What this task involves -
From the entries below, list each line with "Cilium".

Supplied information -
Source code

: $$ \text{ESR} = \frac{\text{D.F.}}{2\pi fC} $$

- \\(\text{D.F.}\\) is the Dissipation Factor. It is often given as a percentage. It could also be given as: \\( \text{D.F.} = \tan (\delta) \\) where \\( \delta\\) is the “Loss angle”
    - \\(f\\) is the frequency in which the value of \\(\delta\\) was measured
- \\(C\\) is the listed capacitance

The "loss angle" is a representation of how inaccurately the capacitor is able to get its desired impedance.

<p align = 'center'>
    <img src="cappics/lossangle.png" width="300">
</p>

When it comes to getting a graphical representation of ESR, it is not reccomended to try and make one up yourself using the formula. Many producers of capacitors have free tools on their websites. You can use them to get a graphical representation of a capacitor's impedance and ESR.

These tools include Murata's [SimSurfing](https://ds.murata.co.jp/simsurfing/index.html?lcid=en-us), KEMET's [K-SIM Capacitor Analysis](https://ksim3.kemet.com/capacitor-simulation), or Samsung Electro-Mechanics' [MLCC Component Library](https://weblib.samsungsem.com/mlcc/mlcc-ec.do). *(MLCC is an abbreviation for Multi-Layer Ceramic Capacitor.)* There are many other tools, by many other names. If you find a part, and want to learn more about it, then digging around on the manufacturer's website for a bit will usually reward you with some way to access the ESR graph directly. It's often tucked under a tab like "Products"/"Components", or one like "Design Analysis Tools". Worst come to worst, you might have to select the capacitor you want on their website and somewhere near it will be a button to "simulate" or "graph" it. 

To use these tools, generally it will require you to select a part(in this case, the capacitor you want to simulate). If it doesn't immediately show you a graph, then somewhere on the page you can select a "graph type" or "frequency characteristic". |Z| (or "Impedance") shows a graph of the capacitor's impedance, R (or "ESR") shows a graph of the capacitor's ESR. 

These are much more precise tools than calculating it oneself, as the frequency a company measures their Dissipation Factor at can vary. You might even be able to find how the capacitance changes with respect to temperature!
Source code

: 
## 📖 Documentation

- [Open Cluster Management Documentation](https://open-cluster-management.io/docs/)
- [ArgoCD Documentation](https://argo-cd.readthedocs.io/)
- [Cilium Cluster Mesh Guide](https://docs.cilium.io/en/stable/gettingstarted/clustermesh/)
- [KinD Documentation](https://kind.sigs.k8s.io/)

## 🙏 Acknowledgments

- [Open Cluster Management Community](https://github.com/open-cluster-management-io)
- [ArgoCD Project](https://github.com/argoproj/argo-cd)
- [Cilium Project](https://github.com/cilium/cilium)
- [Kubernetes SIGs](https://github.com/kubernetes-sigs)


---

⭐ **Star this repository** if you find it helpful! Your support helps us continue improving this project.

Result of this exercise -
- [Cilium Cluster Mesh Guide](https://docs.cilium.io/en/stable/gettingstarted/clustermesh/)
- [Cilium Project](https://github.com/cilium/cilium)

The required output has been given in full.